- **WHAT YOU NEED TO DO**
In the forum thread below about Denver landing the All-Star Game, reproduce the passage between "The kind of" and "here Feb. 20.", inclusive, swapping "Feb. 20" for "February 20".

- **PAGE EXCERPT**

___

# Denver get's All Star Game



## Marcus13 (Jul 17, 2002)

The kind of good karma that eluded the Denver Nuggets throughout the 2002-03 NBA season found a home at the Pepsi Center Monday afternoon, when, hours after a workout by Syracuse All-American Carmelo Anthony, the league and team officially announced the 2005 All-Star Game would be played here Feb. 20.


----------



## NugzFan (Jul 26, 2002)

yup. this is great news. might be perfect timing with the nuggets success too. by 2005 we might be ok.


----------



## thrice911 (Jul 15, 2002)

Do you think any Nuggets will be all-stars by 2005?

I think Carmello has a decent shot, I really feel he will make an impact in the league right away. He might be good enough in two seasons.

If they are able to sign Gilbert Arenas he obviously has a good chance, especially if he continues to improve. I really like Nene Hilario, but I doubt he becomes an all-star anytime soon due to the number of great PFs in the West.

The Nuggets could actually be competing for a playoff spot in a few seasons.


----------



## NugzFan (Jul 26, 2002)

> Originally posted by <b>thrice911</b>!
> Do you think any Nuggets will be all-stars by 2005?
> 
> I think Carmello has a decent shot, I really feel he will make an impact in the league right away. He might be good enough in two seasons.
> ...


maybe ONE of nene (at center), melo and arenas (if we get him).


----------



## Pay Ton (Apr 18, 2003)

> Originally posted by <b>NugzFan</b>!
> yup. this is great news. might be perfect timing with the nuggets success too. by 2005 we might be ok.


Success? Not to be rude but, what success?


----------



## NugzFan (Jul 26, 2002)

> Originally posted by <b>PaytonthelluB</b>!
> 
> 
> Success? Not to be rude but, what success?


our upcoming success. did you read my post?


----------



## Pay Ton (Apr 18, 2003)

> Originally posted by <b>NugzFan</b>!
> 
> 
> our upcoming success. did you read my post?


oh, THAT success.


----------



## NugzFan (Jul 26, 2002)

> Originally posted by <b>PaytonthelluB</b>!
> 
> 
> oh, THAT success.


:yes:


----------



## Pay Ton (Apr 18, 2003)

congratulations to the nuggets on getting the all-star game in 2005, for the first time they will have multiple all-stars on their court in a game.:clap:


----------



## NugzFan (Jul 26, 2002)

> Originally posted by <b>PaytonthelluB</b>!
> congratulations to the nuggets on getting the all-star game in 2005, for the first time they will have multiple all-stars on their court in a game.:clap:


:yes:


----------



## Pay Ton (Apr 18, 2003)

> Originally posted by <b>NugzFan</b>!
> 
> 
> :yes:


:laugh:


----------



## bigbabyjesus (Mar 1, 2003)

I think Arenas, Melo, and Nene have a good shot at being all stars by then, hell even Maggette.

___

- **RAW DATA**
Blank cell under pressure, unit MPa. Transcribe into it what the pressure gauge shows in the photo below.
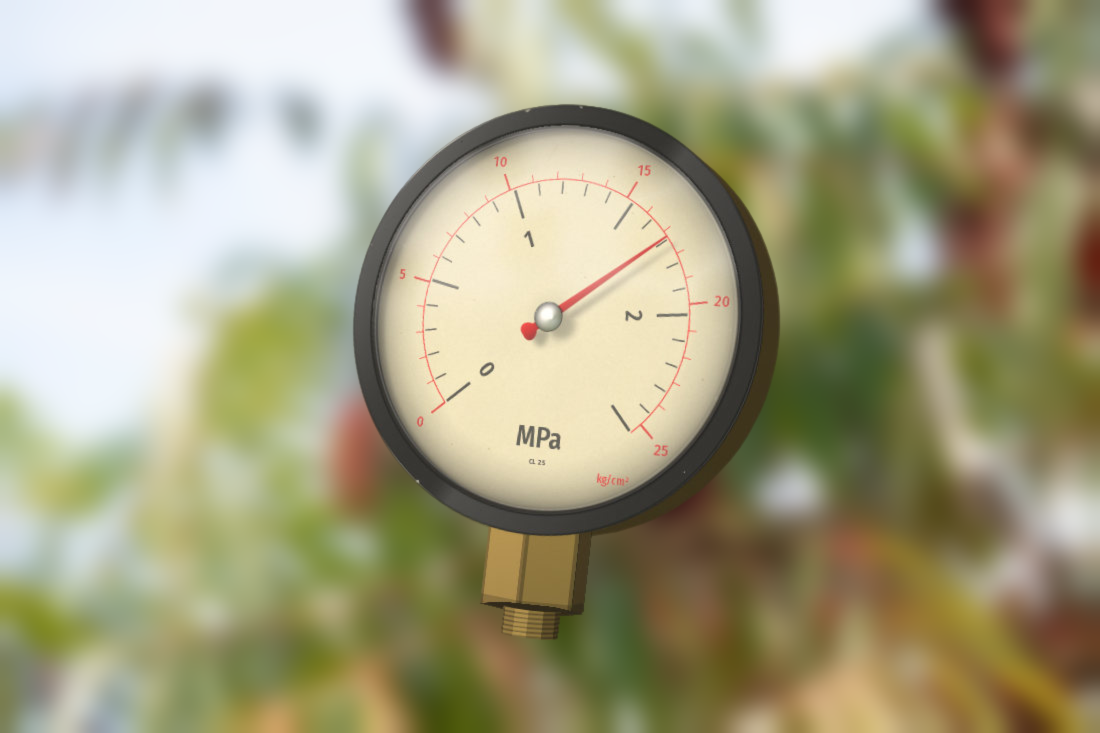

___

- **WRITTEN SOLUTION**
The kind of good karma that eluded the Denver Nuggets throughout the 2002-03 NBA season found a home at the Pepsi Center Monday afternoon, when, hours after a workout by Syracuse All-American Carmelo Anthony, the league and team officially announced the 2005 All-Star Game would be played here February 20.